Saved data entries
——

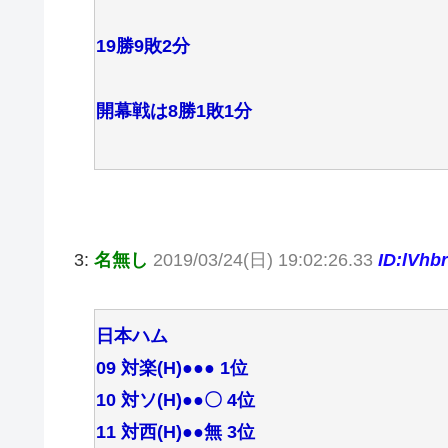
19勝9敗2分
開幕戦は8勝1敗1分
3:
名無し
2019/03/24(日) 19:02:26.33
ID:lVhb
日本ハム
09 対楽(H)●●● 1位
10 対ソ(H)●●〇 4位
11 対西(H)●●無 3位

——

• **Job item**
Retype every entry verbatim and exclude the pictures from the copy.

• **Expected output**
19勝9敗2分
開幕戦は8勝1敗1分
3:
名無し
2019/03/24(日) 19:02:26.33
ID:lVhb
日本ハム
09 対楽(H)●●● 1位
10 対ソ(H)●●〇 4位
11 対西(H)●●無 3位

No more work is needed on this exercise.